-- begin Dataset excerpts --
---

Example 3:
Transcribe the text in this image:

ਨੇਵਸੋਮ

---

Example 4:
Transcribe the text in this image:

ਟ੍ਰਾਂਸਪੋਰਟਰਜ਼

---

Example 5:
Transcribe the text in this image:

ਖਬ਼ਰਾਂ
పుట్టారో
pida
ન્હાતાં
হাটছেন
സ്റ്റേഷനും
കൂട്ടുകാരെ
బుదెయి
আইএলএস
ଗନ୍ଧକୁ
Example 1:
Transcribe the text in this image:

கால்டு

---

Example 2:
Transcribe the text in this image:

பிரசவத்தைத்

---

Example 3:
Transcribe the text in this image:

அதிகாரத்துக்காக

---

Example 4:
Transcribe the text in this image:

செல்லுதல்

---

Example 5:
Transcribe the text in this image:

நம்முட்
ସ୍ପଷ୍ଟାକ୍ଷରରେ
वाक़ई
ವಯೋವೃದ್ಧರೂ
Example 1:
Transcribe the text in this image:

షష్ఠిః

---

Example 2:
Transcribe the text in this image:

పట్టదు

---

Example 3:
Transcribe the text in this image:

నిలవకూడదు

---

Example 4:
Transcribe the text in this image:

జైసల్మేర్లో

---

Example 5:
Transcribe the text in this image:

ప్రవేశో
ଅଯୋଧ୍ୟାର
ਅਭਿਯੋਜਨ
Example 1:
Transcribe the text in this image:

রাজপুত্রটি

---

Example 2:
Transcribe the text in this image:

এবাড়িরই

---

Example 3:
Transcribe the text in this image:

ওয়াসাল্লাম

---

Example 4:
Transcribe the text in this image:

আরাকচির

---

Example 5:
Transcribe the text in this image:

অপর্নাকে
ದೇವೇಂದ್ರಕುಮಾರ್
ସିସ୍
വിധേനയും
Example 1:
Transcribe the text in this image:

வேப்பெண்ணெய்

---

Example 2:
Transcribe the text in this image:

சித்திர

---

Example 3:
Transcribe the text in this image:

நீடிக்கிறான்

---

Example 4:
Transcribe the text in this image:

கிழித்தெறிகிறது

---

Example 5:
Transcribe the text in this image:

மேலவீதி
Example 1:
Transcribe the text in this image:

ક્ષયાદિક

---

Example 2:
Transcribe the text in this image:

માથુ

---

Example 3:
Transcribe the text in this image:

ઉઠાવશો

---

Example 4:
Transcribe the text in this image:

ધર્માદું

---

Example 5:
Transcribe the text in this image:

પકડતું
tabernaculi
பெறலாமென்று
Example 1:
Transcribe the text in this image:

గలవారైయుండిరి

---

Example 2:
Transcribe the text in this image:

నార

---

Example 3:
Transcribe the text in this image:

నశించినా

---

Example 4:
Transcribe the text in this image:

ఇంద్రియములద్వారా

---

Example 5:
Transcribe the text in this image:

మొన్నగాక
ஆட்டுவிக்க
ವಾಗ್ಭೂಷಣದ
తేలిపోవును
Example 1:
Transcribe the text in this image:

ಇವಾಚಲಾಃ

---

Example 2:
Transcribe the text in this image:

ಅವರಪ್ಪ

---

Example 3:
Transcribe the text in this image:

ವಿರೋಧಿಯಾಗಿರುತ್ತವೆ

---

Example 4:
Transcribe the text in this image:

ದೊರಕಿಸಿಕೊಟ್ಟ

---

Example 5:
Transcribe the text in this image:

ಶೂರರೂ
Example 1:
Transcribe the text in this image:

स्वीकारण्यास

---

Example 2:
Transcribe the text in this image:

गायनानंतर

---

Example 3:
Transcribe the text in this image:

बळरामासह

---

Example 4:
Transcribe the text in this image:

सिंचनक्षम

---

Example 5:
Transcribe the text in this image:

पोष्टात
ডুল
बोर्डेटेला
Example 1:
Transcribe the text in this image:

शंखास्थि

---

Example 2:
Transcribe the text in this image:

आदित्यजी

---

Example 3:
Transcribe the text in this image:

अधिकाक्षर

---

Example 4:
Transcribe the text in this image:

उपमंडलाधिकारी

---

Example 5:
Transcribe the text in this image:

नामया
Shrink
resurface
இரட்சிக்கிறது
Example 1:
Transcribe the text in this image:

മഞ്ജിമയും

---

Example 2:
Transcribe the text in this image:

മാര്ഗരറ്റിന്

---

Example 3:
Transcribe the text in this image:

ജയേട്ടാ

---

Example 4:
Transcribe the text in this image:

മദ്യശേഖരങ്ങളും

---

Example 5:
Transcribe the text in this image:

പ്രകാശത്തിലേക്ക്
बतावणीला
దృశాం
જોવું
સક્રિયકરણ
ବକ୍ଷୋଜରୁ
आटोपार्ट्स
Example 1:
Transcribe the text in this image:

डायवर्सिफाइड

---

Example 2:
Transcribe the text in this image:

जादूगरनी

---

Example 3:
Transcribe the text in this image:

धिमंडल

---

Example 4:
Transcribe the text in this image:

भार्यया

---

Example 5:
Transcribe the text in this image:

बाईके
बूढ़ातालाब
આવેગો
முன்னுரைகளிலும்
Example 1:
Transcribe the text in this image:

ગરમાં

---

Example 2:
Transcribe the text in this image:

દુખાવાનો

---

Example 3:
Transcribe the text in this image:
-- end Dataset excerpts --
» **Stated exercise**:
Return every record above word for word, keeping each character as it is.

» **Task result**:
---

Example 3:
Transcribe the text in this image:

ਨੇਵਸੋਮ

---

Example 4:
Transcribe the text in this image:

ਟ੍ਰਾਂਸਪੋਰਟਰਜ਼

---

Example 5:
Transcribe the text in this image:

ਖਬ਼ਰਾਂ
పుట్టారో
pida
ન્હાતાં
হাটছেন
സ്റ്റേഷനും
കൂട്ടുകാരെ
బుదెయి
আইএলএস
ଗନ୍ଧକୁ
Example 1:
Transcribe the text in this image:

கால்டு

---

Example 2:
Transcribe the text in this image:

பிரசவத்தைத்

---

Example 3:
Transcribe the text in this image:

அதிகாரத்துக்காக

---

Example 4:
Transcribe the text in this image:

செல்லுதல்

---

Example 5:
Transcribe the text in this image:

நம்முட்
ସ୍ପଷ୍ଟାକ୍ଷରରେ
वाक़ई
ವಯೋವೃದ್ಧರೂ
Example 1:
Transcribe the text in this image:

షష్ఠిః

---

Example 2:
Transcribe the text in this image:

పట్టదు

---

Example 3:
Transcribe the text in this image:

నిలవకూడదు

---

Example 4:
Transcribe the text in this image:

జైసల్మేర్లో

---

Example 5:
Transcribe the text in this image:

ప్రవేశో
ଅଯୋଧ୍ୟାର
ਅਭਿਯੋਜਨ
Example 1:
Transcribe the text in this image:

রাজপুত্রটি

---

Example 2:
Transcribe the text in this image:

এবাড়িরই

---

Example 3:
Transcribe the text in this image:

ওয়াসাল্লাম

---

Example 4:
Transcribe the text in this image:

আরাকচির

---

Example 5:
Transcribe the text in this image:

অপর্নাকে
ದೇವೇಂದ್ರಕುಮಾರ್
ସିସ୍
വിധേനയും
Example 1:
Transcribe the text in this image:

வேப்பெண்ணெய்

---

Example 2:
Transcribe the text in this image:

சித்திர

---

Example 3:
Transcribe the text in this image:

நீடிக்கிறான்

---

Example 4:
Transcribe the text in this image:

கிழித்தெறிகிறது

---

Example 5:
Transcribe the text in this image:

மேலவீதி
Example 1:
Transcribe the text in this image:

ક્ષયાદિક

---

Example 2:
Transcribe the text in this image:

માથુ

---

Example 3:
Transcribe the text in this image:

ઉઠાવશો

---

Example 4:
Transcribe the text in this image:

ધર્માદું

---

Example 5:
Transcribe the text in this image:

પકડતું
tabernaculi
பெறலாமென்று
Example 1:
Transcribe the text in this image:

గలవారైయుండిరి

---

Example 2:
Transcribe the text in this image:

నార

---

Example 3:
Transcribe the text in this image:

నశించినా

---

Example 4:
Transcribe the text in this image:

ఇంద్రియములద్వారా

---

Example 5:
Transcribe the text in this image:

మొన్నగాక
ஆட்டுவிக்க
ವಾಗ್ಭೂಷಣದ
తేలిపోవును
Example 1:
Transcribe the text in this image:

ಇವಾಚಲಾಃ

---

Example 2:
Transcribe the text in this image:

ಅವರಪ್ಪ

---

Example 3:
Transcribe the text in this image:

ವಿರೋಧಿಯಾಗಿರುತ್ತವೆ

---

Example 4:
Transcribe the text in this image:

ದೊರಕಿಸಿಕೊಟ್ಟ

---

Example 5:
Transcribe the text in this image:

ಶೂರರೂ
Example 1:
Transcribe the text in this image:

स्वीकारण्यास

---

Example 2:
Transcribe the text in this image:

गायनानंतर

---

Example 3:
Transcribe the text in this image:

बळरामासह

---

Example 4:
Transcribe the text in this image:

सिंचनक्षम

---

Example 5:
Transcribe the text in this image:

पोष्टात
ডুল
बोर्डेटेला
Example 1:
Transcribe the text in this image:

शंखास्थि

---

Example 2:
Transcribe the text in this image:

आदित्यजी

---

Example 3:
Transcribe the text in this image:

अधिकाक्षर

---

Example 4:
Transcribe the text in this image:

उपमंडलाधिकारी

---

Example 5:
Transcribe the text in this image:

नामया
Shrink
resurface
இரட்சிக்கிறது
Example 1:
Transcribe the text in this image:

മഞ്ജിമയും

---

Example 2:
Transcribe the text in this image:

മാര്ഗരറ്റിന്

---

Example 3:
Transcribe the text in this image:

ജയേട്ടാ

---

Example 4:
Transcribe the text in this image:

മദ്യശേഖരങ്ങളും

---

Example 5:
Transcribe the text in this image:

പ്രകാശത്തിലേക്ക്
बतावणीला
దృశాం
જોવું
સક્રિયકરણ
ବକ୍ଷୋଜରୁ
आटोपार्ट्स
Example 1:
Transcribe the text in this image:

डायवर्सिफाइड

---

Example 2:
Transcribe the text in this image:

जादूगरनी

---

Example 3:
Transcribe the text in this image:

धिमंडल

---

Example 4:
Transcribe the text in this image:

भार्यया

---

Example 5:
Transcribe the text in this image:

बाईके
बूढ़ातालाब
આવેગો
முன்னுரைகளிலும்
Example 1:
Transcribe the text in this image:

ગરમાં

---

Example 2:
Transcribe the text in this image:

દુખાવાનો

---

Example 3:
Transcribe the text in this image:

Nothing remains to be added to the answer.